5 октября. Утром нам привезли одного аманата с кадьякской девушкой. Она сообщила, что наши неприятели, не надеясь на собственные силы, послали к хуцновским жителям, своим родственникам, просить у них помощи. Известие это заставило нас послать к ситкинцам переводчика с требованием, чтобы они немедленно оставили крепость, если не желают все погибнуть. Весь день был проведен в переговорах; наконец, сам главный тайон попросил у нас позволения переночевать в крепости, дав честное слово, что с рассветом все жители ее оставят.

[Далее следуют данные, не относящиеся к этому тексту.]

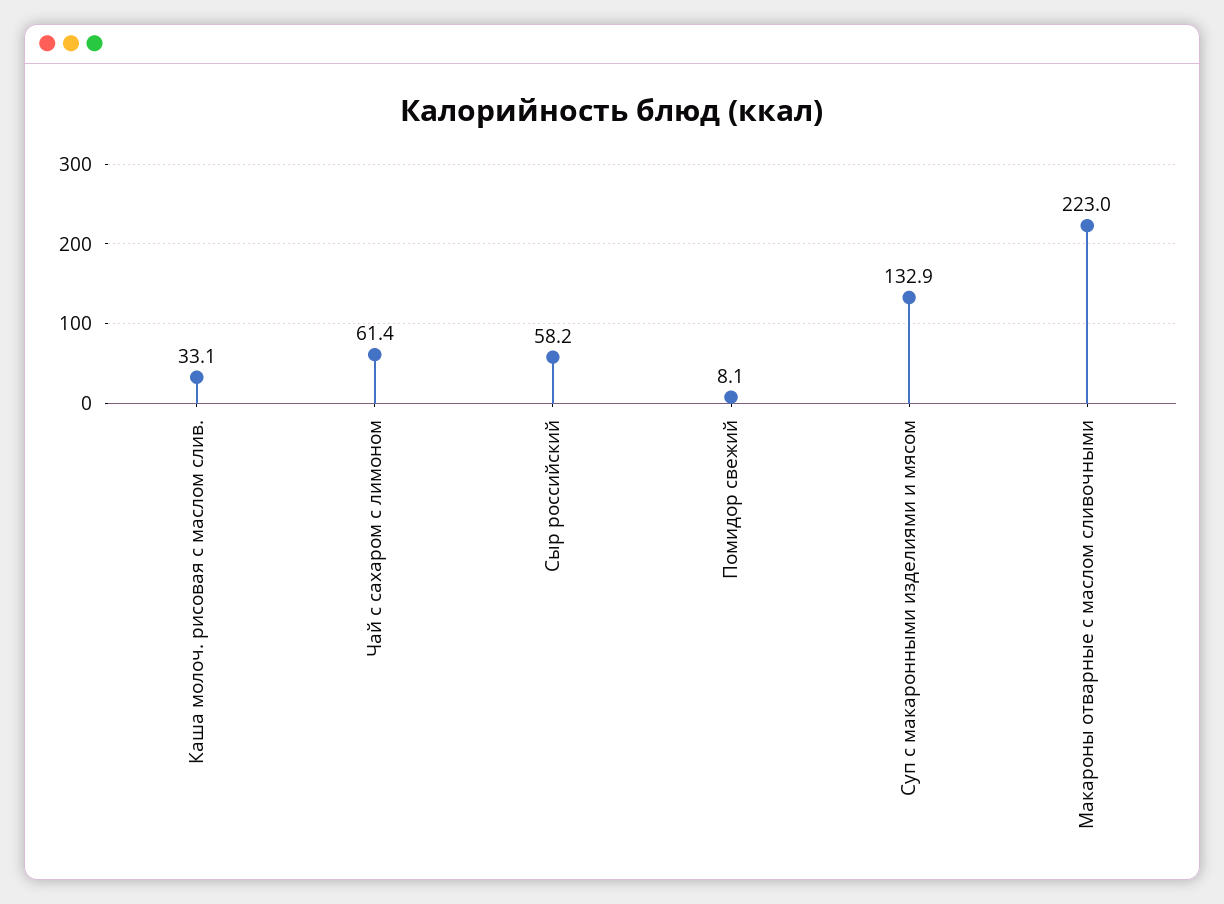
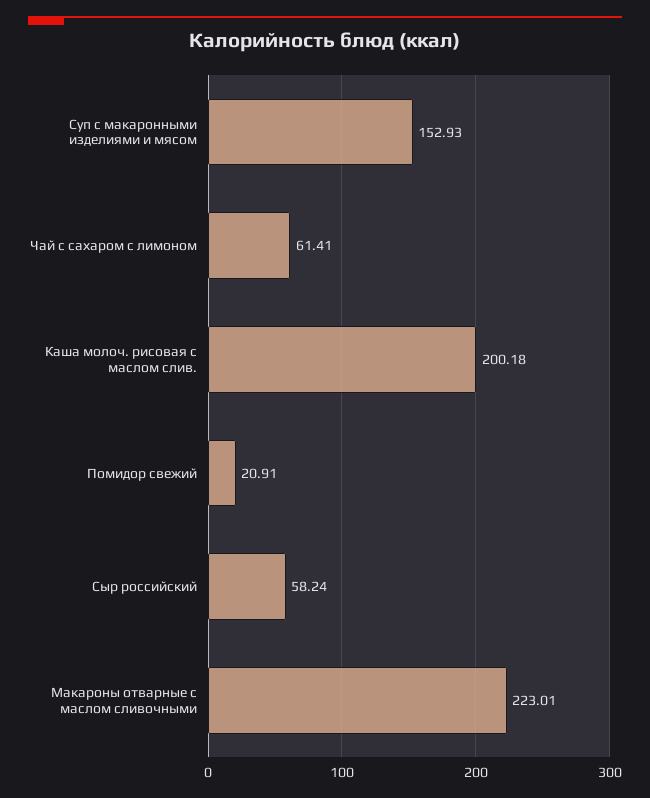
  {
-   "Каша молоч. рисовая с маслом слив.": 33.1,
+   "Каша молоч. рисовая с маслом слив.": 200.18,
    "Чай с сахаром с лимоном": 61.41,
    "Сыр российский": 58.24,
-   "Помидор свежий": 8.1,
+   "Помидор свежий": 20.91,
-   "Суп с макаронными изделиями и мясом": 132.9,
+   "Суп с макаронными изделиями и мясом": 152.93,
    "Макароны отварные с маслом сливочными": 223.01
  }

6 октября. Утром, подняв белый флаг на корабле, мы спрашивали, готовы ли ситкинцы выехать из крепости, но услышали в ответ, что они ожидают прилива. Около полудня прилив начался, но неприятели не проявляли никаких признаков исполнения своего обещания. Переводчику приказано было опять взывать к неприятелям в крепость. Не получив никакого ответа, я вынужден был стрелять. В этот день мы взяли две лодки. Не добившись никакого успеха в переговорах, я посоветовал Баранову приказать делать плоты, на которых можно было бы при полной воде подвезти пушки под самую стену. Вечером ко мне приехал тот, кто перевез к нам всех аманатов. Он просил возвратить ему захваченную нами лодку, уверяя, что в то самое время, как он собирался ехать, ее унесло водой. Отказав в просьбе, я советовал ему уговорить своих земляков выйти из крепости как можно скорее. Дав обещание это выполнить, он сказал, что если его соотечественники согласятся на наше требование, то ночью прокричат трижды ууу! И в самом деле, в 8-м часу вечера мы услышали гул, на который и сами прокричали три раза ура! После этого ситкинцы, пропев песню, дали нам знать, что они только теперь считают себя в совершенной безопасности.